Work instructions » Copy the entries word for word, from the start through the line with "genus: Polypremum", and include that line.

Stored records »
+ + + +

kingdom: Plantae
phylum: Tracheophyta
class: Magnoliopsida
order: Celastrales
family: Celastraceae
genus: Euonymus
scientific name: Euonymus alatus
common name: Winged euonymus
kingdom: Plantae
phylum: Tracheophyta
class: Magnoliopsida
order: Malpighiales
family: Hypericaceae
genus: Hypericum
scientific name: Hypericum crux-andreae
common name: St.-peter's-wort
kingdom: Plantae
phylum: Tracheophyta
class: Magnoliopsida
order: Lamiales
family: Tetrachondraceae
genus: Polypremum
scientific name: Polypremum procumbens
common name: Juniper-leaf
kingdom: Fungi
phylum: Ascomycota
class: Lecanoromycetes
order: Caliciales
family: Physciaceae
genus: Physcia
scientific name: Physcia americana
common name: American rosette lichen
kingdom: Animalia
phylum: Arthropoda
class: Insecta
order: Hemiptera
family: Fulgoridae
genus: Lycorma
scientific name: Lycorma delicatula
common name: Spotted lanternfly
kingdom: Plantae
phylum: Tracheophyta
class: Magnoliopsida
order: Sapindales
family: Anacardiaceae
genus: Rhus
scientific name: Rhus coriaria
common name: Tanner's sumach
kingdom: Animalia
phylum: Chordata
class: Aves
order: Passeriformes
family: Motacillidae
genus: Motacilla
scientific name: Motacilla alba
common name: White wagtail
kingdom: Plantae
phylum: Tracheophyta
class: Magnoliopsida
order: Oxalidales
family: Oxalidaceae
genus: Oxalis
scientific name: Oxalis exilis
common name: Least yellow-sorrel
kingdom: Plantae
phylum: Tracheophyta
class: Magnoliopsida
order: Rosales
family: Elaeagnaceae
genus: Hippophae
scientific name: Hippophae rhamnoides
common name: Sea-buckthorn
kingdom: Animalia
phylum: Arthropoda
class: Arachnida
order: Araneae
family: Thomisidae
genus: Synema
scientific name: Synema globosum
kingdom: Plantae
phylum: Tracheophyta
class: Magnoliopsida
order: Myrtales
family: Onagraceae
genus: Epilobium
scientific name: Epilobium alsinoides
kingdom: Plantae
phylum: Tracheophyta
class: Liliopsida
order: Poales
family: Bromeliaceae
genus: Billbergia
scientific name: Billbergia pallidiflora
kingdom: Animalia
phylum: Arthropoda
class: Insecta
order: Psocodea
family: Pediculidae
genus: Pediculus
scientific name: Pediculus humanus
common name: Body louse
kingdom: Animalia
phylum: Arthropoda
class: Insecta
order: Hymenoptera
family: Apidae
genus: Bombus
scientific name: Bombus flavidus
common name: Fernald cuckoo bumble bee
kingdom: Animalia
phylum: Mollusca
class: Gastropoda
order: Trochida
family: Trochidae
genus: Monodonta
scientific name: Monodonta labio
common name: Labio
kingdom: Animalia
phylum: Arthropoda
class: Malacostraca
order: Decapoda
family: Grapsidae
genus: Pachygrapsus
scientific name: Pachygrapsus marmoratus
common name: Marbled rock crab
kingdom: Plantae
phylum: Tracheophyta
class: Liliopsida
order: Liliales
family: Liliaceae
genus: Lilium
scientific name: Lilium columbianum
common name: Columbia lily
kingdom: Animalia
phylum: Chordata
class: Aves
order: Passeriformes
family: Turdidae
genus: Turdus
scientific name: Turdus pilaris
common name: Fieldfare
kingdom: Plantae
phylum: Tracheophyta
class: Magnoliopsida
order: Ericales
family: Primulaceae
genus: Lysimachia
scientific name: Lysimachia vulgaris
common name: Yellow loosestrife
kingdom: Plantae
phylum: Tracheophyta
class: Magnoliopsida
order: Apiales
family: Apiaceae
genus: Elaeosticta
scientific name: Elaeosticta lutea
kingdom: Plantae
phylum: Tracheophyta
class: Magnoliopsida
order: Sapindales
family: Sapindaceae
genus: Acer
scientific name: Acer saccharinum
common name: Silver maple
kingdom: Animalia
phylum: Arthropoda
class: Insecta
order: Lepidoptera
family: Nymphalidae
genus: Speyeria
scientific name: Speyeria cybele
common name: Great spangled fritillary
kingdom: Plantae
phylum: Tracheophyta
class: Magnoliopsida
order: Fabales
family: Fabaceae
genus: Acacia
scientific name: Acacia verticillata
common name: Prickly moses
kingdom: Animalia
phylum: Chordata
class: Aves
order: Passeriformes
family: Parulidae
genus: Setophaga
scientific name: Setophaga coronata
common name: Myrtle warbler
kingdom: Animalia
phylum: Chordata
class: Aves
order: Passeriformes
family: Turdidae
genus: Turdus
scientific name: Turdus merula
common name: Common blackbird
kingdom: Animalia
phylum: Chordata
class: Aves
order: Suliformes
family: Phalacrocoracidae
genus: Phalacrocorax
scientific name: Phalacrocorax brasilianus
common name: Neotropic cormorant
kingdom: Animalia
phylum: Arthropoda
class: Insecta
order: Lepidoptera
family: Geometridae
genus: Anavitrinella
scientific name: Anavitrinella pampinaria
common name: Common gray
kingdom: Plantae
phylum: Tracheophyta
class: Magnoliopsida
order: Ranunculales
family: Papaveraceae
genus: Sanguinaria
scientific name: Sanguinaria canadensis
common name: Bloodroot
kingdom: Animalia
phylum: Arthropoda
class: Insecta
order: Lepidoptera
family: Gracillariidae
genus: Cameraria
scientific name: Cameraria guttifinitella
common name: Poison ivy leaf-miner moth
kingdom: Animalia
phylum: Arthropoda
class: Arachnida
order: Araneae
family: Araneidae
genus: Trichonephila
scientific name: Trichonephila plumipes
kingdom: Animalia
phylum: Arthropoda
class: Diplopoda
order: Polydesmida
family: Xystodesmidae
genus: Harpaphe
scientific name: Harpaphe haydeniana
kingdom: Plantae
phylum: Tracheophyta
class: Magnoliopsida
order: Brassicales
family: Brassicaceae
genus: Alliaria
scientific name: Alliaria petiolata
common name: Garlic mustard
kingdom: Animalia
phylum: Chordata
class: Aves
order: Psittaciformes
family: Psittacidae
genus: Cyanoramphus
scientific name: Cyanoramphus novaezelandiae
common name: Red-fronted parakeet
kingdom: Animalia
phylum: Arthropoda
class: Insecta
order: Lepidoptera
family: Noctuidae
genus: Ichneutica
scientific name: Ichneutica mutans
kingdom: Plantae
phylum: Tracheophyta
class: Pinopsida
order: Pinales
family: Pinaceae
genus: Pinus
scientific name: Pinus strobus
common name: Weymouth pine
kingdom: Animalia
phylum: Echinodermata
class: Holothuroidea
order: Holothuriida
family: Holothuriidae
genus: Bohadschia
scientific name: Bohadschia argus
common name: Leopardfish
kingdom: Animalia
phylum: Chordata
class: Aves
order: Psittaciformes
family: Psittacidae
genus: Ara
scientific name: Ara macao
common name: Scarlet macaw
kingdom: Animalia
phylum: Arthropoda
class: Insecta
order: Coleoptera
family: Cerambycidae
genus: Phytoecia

+ + + +

Task output »
kingdom: Plantae
phylum: Tracheophyta
class: Magnoliopsida
order: Celastrales
family: Celastraceae
genus: Euonymus
scientific name: Euonymus alatus
common name: Winged euonymus
kingdom: Plantae
phylum: Tracheophyta
class: Magnoliopsida
order: Malpighiales
family: Hypericaceae
genus: Hypericum
scientific name: Hypericum crux-andreae
common name: St.-peter's-wort
kingdom: Plantae
phylum: Tracheophyta
class: Magnoliopsida
order: Lamiales
family: Tetrachondraceae
genus: Polypremum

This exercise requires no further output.